In terms of methodology, big data analytics differs significantly from the traditional statistical approach of experimental design. Analytics starts with data. Normally we model the data in a way to explain a response. The objectives of this approach is to predict the response behavior or understand how the input variables relate to a response. Normally in statistical experimental designs, an experiment is developed and data is retrieved as a result. This allows to generate data in a way that can be used by a statistical model, where certain assumptions hold such as independence, normality, and randomization.
In big data analytics, we are presented with the data. We cannot design an experiment that fulfills our favorite statistical model. In large-scale applications of analytics, a large amount of work (normally 80% of the effort) is needed just for cleaning the data, so it can be used by a machine learning model.
We don’t have a unique methodology to follow in real large-scale applications.

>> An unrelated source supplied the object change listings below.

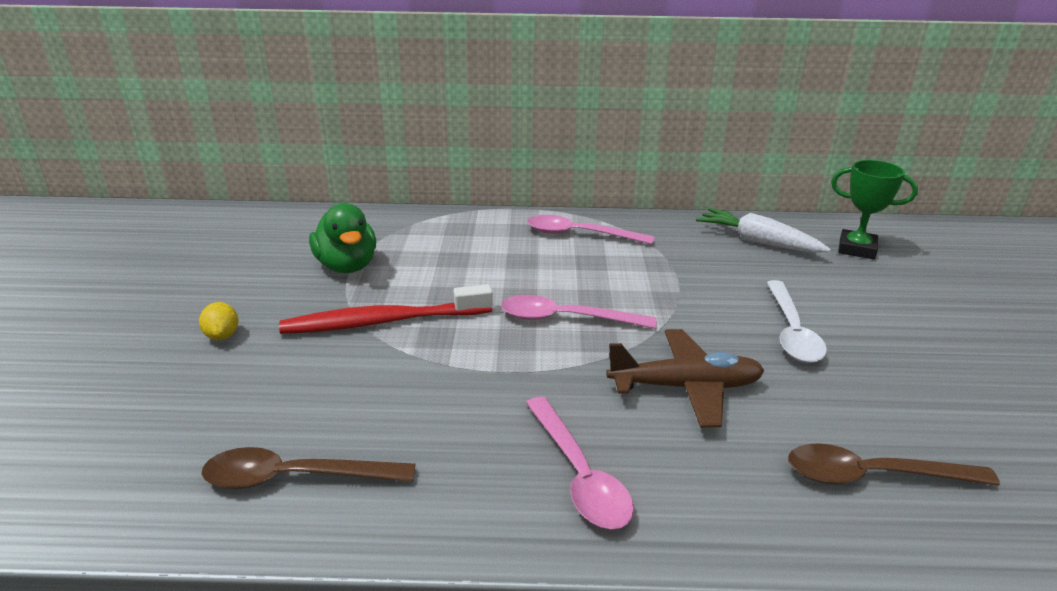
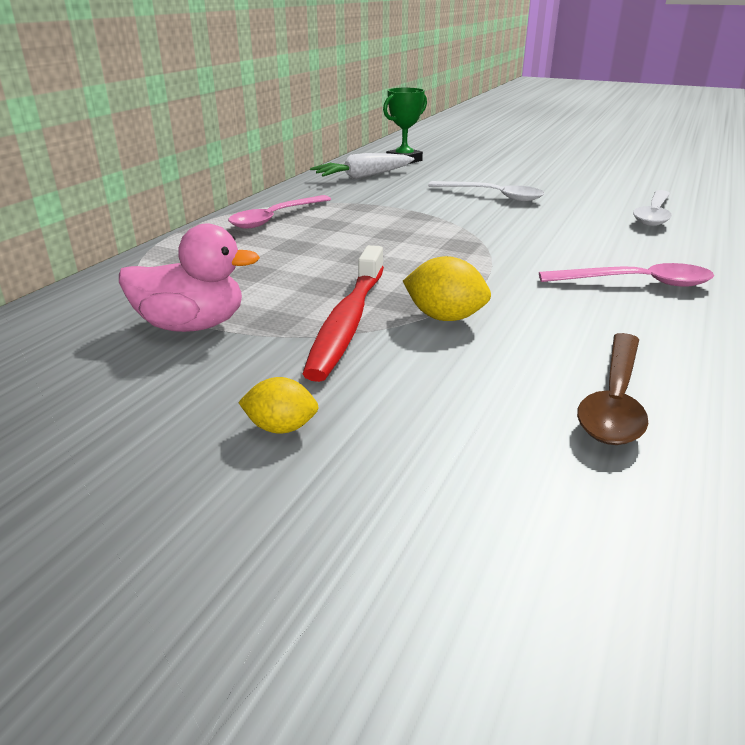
camera: 65 degrees left, 0 degrees up
(347, 266) = (192, 326): green duck -> pink duck
(415, 364) = (445, 317): none -> yellow lemon
(566, 319) = (417, 249): pink spoon -> none
(685, 387) = (542, 234): brown plane -> none
(873, 476) = (653, 215): brown spoon -> white spoon

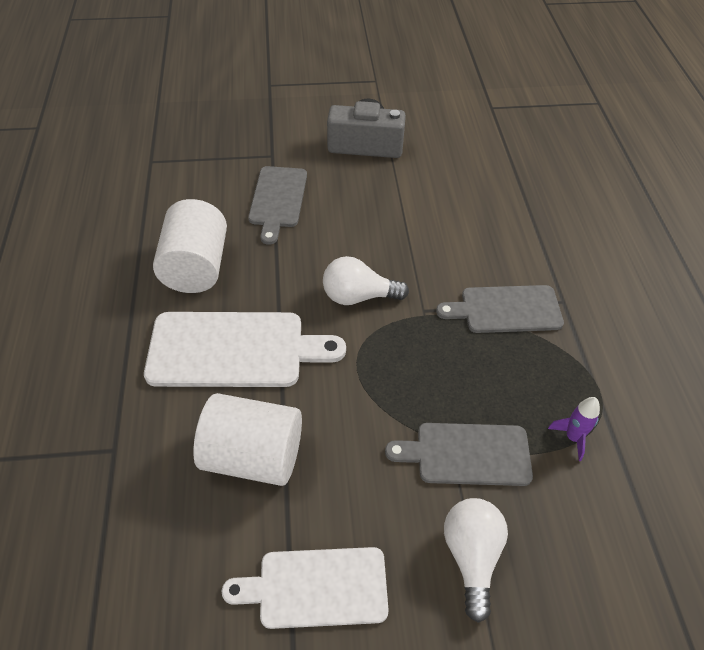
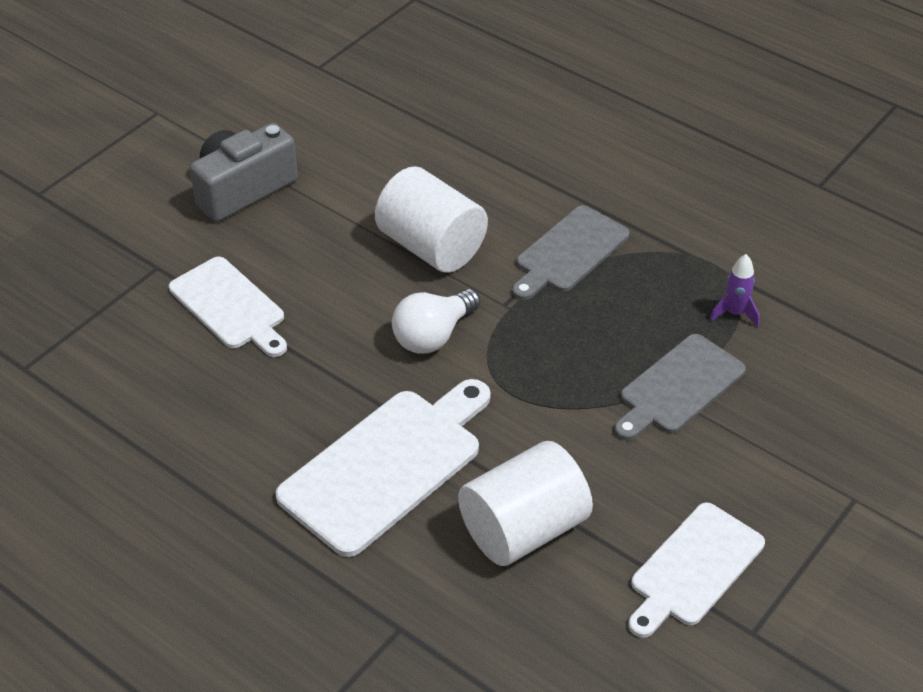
camera: 45 degrees left, 5 degrees down
(196, 267) = (241, 428): white cylinder -> white cylinder (431, 246)
(277, 200) = (230, 306): grey cutting board -> white cutting board
(471, 557) = (767, 453): white light bulb -> none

Normally once the business problem is defined, a research stage is needed to design the methodology to be used. However general guidelines are relevant to be mentioned and apply to almost all problems.
One of the most important tasks in big data analytics is statistical modeling, meaning supervised and unsupervised classification or regression problems. Once the data is cleaned and preprocessed, available for modeling, care should be taken in evaluating different models with reasonable loss metrics and then once the model is implemented, further evaluation and results should be reported. A common pitfall in predictive modeling is to just implement the model and never measure its performance.